At a table near the back of the room, a group of Chinese Americans for Trump—the words were emblazoned on their T-shirts—traded anecdotes from the campaign trail.
Saratoga resident John Cagliostro sported a black number that read, “Deplorable Lives Matter,” which he said was his way of reclaiming a word Hillary Clinton used pejoratively about her rival’s supporters.
“Trump wasn’t my first choice,” Cagliostro said. “He wasn’t my second, third, fourth or fifth. Ben Carson was my first. But this isn’t about one person, or even about Trump. This is bigger than him. We need to restore this country.”
A man walking past took a dramatic spin on his heel and asked, “Did I hear someone say prison? You must be talking about Hillary. Put her in jail.”
Cagliostro gave him a knowing nod. “United we stand, Obama we fall,” he later quipped.
For San Jose resident Dilip Kumar, who owns a software company, his allegiance to Trump dates back to the first time he read The Art of the Deal in 2011.

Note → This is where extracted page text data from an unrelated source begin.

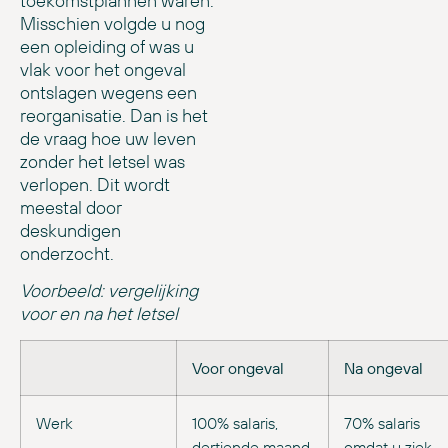
toekomstplannen waren.
Misschien volgde u nog
een opleiding of was u
vlak voor het ongeval
ontslagen wegens een
reorganisatie. Dan is het
de vraag hoe uw leven
zonder het letsel was
verlopen. Dit wordt
meestal door
deskundigen
onderzocht.
Voorbeeld: vergelijking
voor en na het letsel
Voor ongeval
Na ongeval
Werk
100% salaris,
70% salaris
dertiende maand,
omdat u ziek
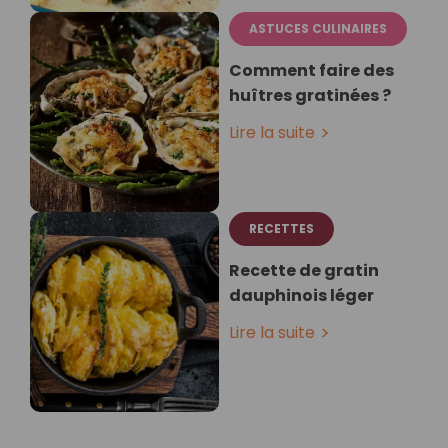
ASTUCES CULINAIRES
Comment faire des
huîtres gratinées ?
Lire la suite
RECETTES
Recette de gratin
dauphinois léger
Lire la suite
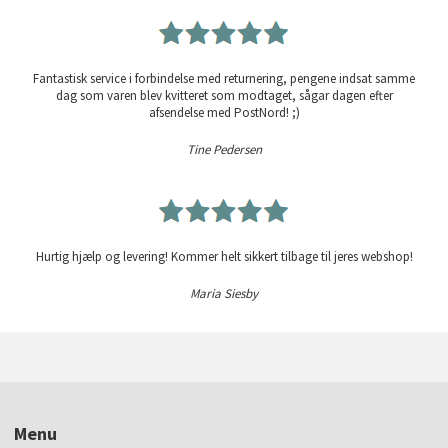
Fantastisk service i forbindelse med returnering, pengene indsat samme
dag som varen blev kvitteret som modtaget, sågar dagen efter
afsendelse med PostNord! ;)
Tine Pedersen
Hurtig hjælp og levering! Kommer helt sikkert tilbage til jeres webshop!
Maria Siesby
Menu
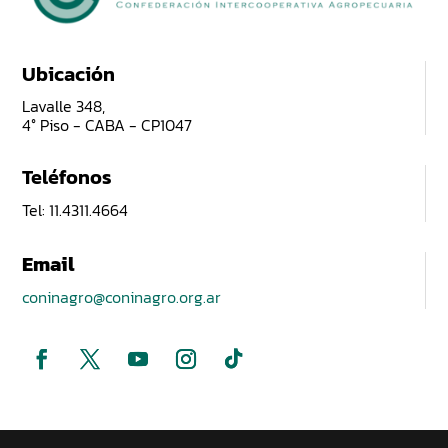
Ubicación
Lavalle 348,
4° Piso - CABA - CP1047
Teléfonos
Tel: 11.4311.4664
Email
coninagro@coninagro.org.ar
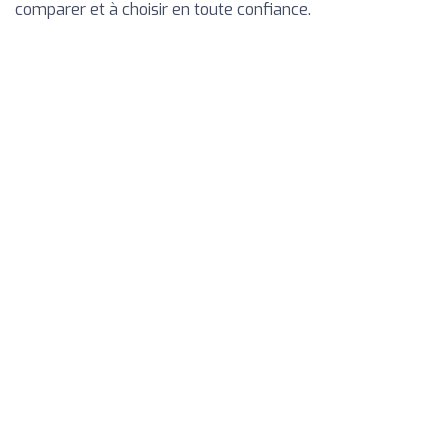
comparer et à choisir en toute confiance.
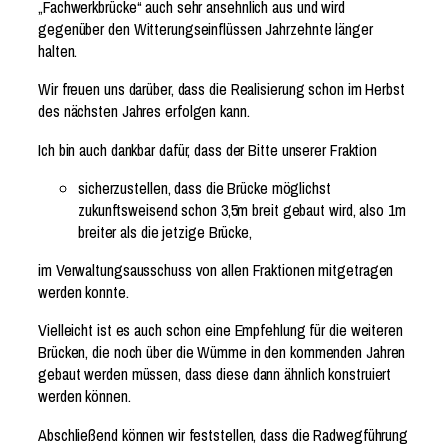
„Fachwerkbrücke“ auch sehr ansehnlich aus und wird
gegenüber den Witterungseinflüssen Jahrzehnte länger
halten.
Wir freuen uns darüber, dass die Realisierung schon im Herbst
des nächsten Jahres erfolgen kann.
Ich bin auch dankbar dafür, dass der Bitte unserer Fraktion
sicherzustellen, dass die Brücke möglichst
zukunftsweisend schon 3,5m breit gebaut wird, also 1m
breiter als die jetzige Brücke,
im Verwaltungsausschuss von allen Fraktionen mitgetragen
werden konnte.
Vielleicht ist es auch schon eine Empfehlung für die weiteren
Brücken, die noch über die Wümme in den kommenden Jahren
gebaut werden müssen, dass diese dann ähnlich konstruiert
werden können.
Abschließend können wir feststellen, dass die Radwegführung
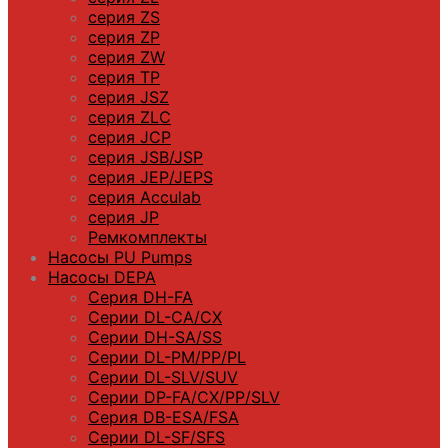
серия ZS
серия ZP
серия ZW
серия TP
серия JSZ
серия ZLC
серия JCP
серия JSB/JSP
серия JEP/JEPS
серия Acculab
серия JP
Ремкомплекты
Насосы PU Pumps
Насосы DEPA
Серия DH-FA
Серии DL-CA/CX
Серии DH-SA/SS
Серии DL-PM/РР/PL
Серии DL-SLV/SUV
Серии DP-FA/CX/PP/SLV
Серия DB-ЕSA/FSA
Серии DL-SF/SFS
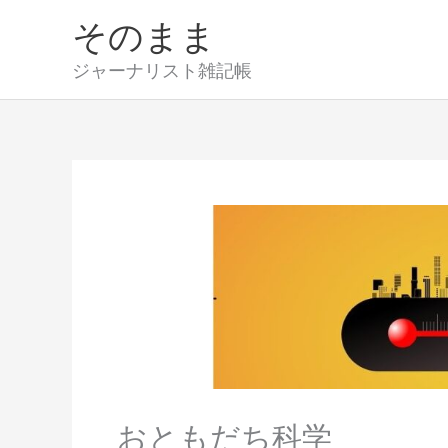
内
そのまま
容
を
ジャーナリスト雑記帳
ス
キ
ッ
プ
おともだち科学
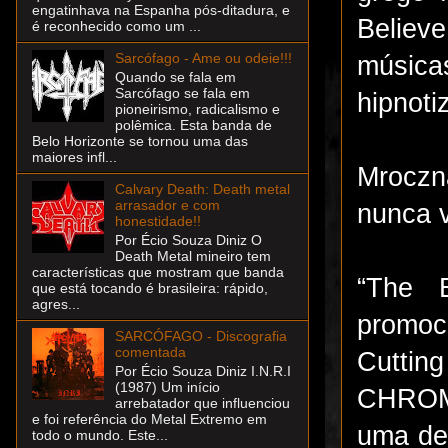
engatinhava na Espanha pós-ditadura, e
Believ
é reconhecido como um ...
Sarcófago - Ame ou odeie!!!
música
Quando se fala em
Sarcófago se fala em
hipnoti
pioneirismo, radicalismo e
polêmica. Esta banda de
Belo Horizonte se tornou uma das
maiores infl...
Mroczn
Calvary Death: Death metal
arrasador e com
nunca v
honestidade!!
Por Écio Souza Diniz O
Death Metal mineiro tem
características que mostram que banda
“The E
que está tocando é brasileira: rápido,
agres...
promoci
SARCÓFAGO - Discografia
comentada
Cutti
Por Écio Souza Diniz I.N.R.I
(1987) Um início
CHROME
arrebatador que influenciou
e foi referência do Metal Extremo em
uma de
todo o mundo. Este...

“He’s a good businessman,” said Kumar, who wore a straw fedora, a campaign shirt and an “I voted” sticker. “Because of his policies, we can bring jobs back to the U.S.” A Clinton win, he said, would perpetuate a corrupt status quo.
In the Democratic Central Committee campaign hub at The Plant at Monterey and Curtner, the mood at the Dem HQ was considerably less buoyant, as the GOP nominee edged ahead in the “race for 270” electoral votes nearly an hour after the polls closed. About 200 people perched on folding chairs watched MSNBC coverage in horror.

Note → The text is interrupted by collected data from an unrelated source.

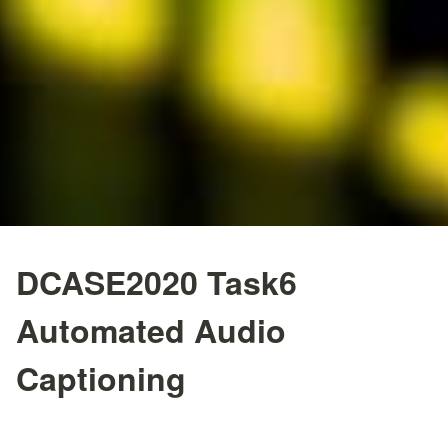
DCASE2020 Task6
Automated Audio
Captioning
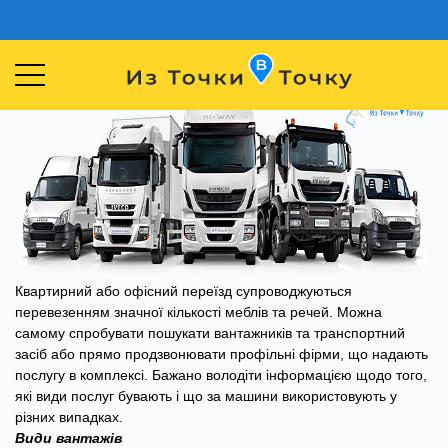
Квартирний або офісний переїзд супроводжуються
перевезенням значної кількості меблів та речей. Можна
самому спробувати пошукати вантажників та транспортний
засіб або прямо продзвонювати профільні фірми, що надають
послугу в комплексі. Бажано володіти інформацією щодо того,
які види послуг бувають і що за машини використовують у
різних випадках.
Види вантажів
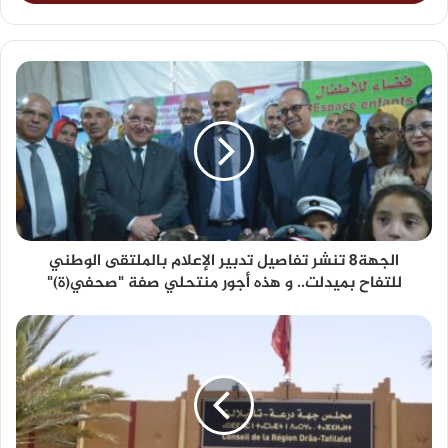
الجهة8 تنشر تفاصيل تدبير الإعلام بالملتقى الوطني
للتفاح بميدلت.. و هذه أجور منتحلي صفة "صحفي(ة)"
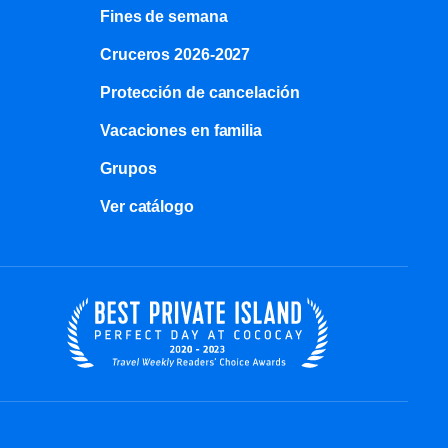
Fines de semana
Cruceros 2026-2027
Protección de cancelación
Vacaciones en familia
Grupos
Ver catálogo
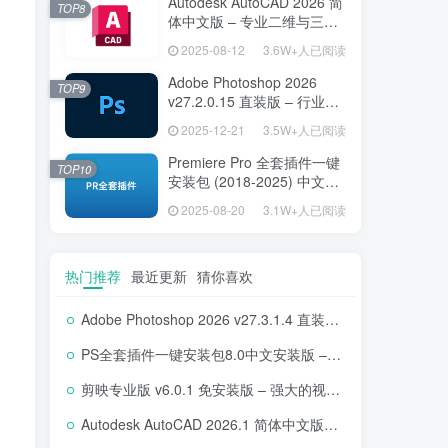
Autodesk AutoCAD 2026 简
TOP8
体中文版 – 专业二维与三维
设计工具
2025-08-12
3.6W+人已阅读
Adobe Photoshop 2026
TOP9
v27.2.0.15 直装版 – 行业标
准图像编辑设计平台
2025-12-21
3.5W+人已阅读
Premiere Pro 全套插件一键
TOP10
安装包 (2018-2025) 中文安
装版 – 极速提升视频编辑效
2025-08-20
3.1W+人已阅读
率的专业工具
热门推荐
最近更新
猜你喜欢
Adobe Photoshop 2026 v27.3.1.4 直装版下载 – 专业图像编辑软件
PS全套插件一键安装包8.0中文安装版 – 支持2018-2025 – 提升设计效率
剪映专业版 v6.0.1 免安装版 – 强大的视频编辑工具
Autodesk AutoCAD 2026.1 简体中文版 – 专业计算机辅助设计软件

Randi Kinman, a West Valley-Mission College District trustee, shook her head recalling how someone had tried to reassure her that it wasn’t the end of the world. “But it is," she said. “It is the end of the world. It’s the end of the world where people can be safe. It’s the end of the world where women can be safe, and minorities.”
Aimee Escobar, a county planning commissioner, said Trump’s bombardment into national politics marks the beginning of the end of civil discourse. “He made it OK to talk down to people,” she said. With results looking dismal for Clinton, the life-size cardboard cutout of her in a crisp pantsuit and winning smile began to feel cruelly out of place, someone remarked.

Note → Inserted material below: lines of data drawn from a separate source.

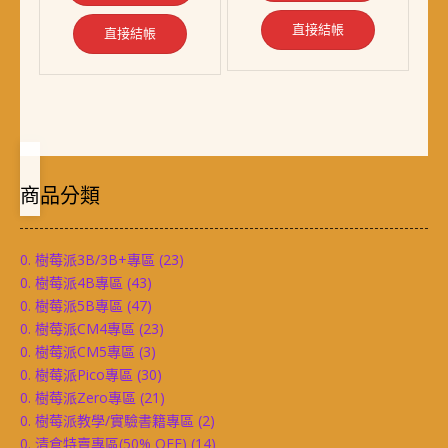
NT$ 2,829。
NT$ 2,658。
直接結帳
直接結帳
商品分類
0. 樹莓派3B/3B+專區
(23)
0. 樹莓派4B專區
(43)
0. 樹莓派5B專區
(47)
0. 樹莓派CM4專區
(23)
0. 樹莓派CM5專區
(3)
0. 樹莓派Pico專區
(30)
0. 樹莓派Zero專區
(21)
0. 樹莓派教學/實驗書籍專區
(2)
0. 清倉特賣專區(50% OFF)
(14)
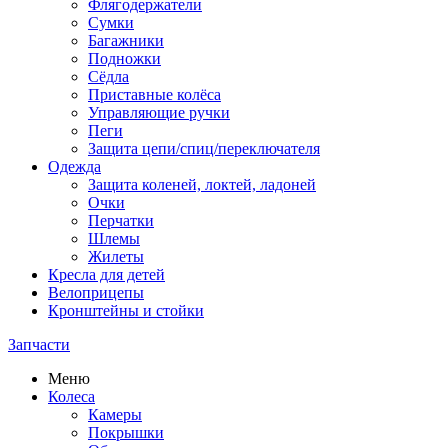
Флягодержатели
Сумки
Багажники
Подножки
Сёдла
Приставные колёса
Управляющие ручки
Пеги
Защита цепи/спиц/переключателя
Одежда
Защита коленей, локтей, ладоней
Очки
Перчатки
Шлемы
Жилеты
Кресла для детей
Велоприцепы
Кронштейны и стойки
Запчасти
Меню
Колеса
Камеры
Покрышки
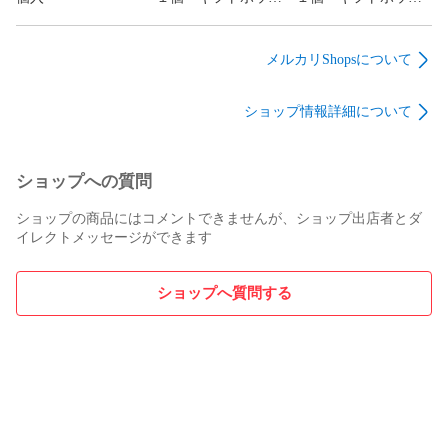
ス入り（赤）
ス入り（白）
メルカリShopsについて
ショップ情報詳細について
ショップへの質問
ショップの商品にはコメントできませんが、ショップ出店者とダ
イレクトメッセージができます
ショップへ質問する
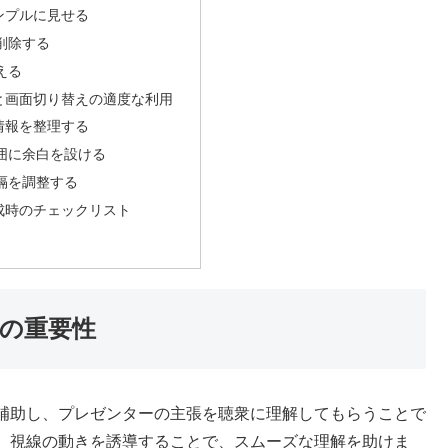
ンプルに見せる
削除する
える
と画面切り替えの適度な利用
情報を整理する
囲に余白を設ける
隔を調整する
成時のチェックリスト
の重要性
補助し、プレゼンターの主張を聴衆に理解してもらうことで
、視線の動きを誘導することで、スムーズな理解を助けま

As did the two-and-a-half-foot sheet cake with “Congratulations Madam President” inscribed in red-white-and-blue frosting.
State Sen. Jim Beall, who held a strong lead over challenger Nora Campos by the time the second round of returns posted, walked in long after the mood had soured. A few folks congratulated him and posed for a picture, but most people’s eyes were glued to the TV screen.
“This just seems just and right for this to be [Clinton’s] time,” Lynn Rogers said. “So I’m loathe to accept this.” Moments before, she said, she’d been chanting with a Buddhist about Clinton “giving a voice to the voiceless ones.” At the back of the room, a Trump piñata hung on the wall with his paper mache arms outstretched and a sticker demanding to “stop bigotry” on the left side of his tissue blazer.
To round out the night, Fly made a brief stop by the South Bay Labor Council’s party to see what was cracking. Within two minutes a labor flak escorted a reporter and photographer out without any chance to negotiate. The banquet hall spread looked to be mostly finger foods, with a cheese and olive platter and salad bar, bottled IPA beers available—not for us, of course—and a lot of empty seats. It didn’t look like anyone had an interest in sticking around to see if Hillary would concede before the end of the night.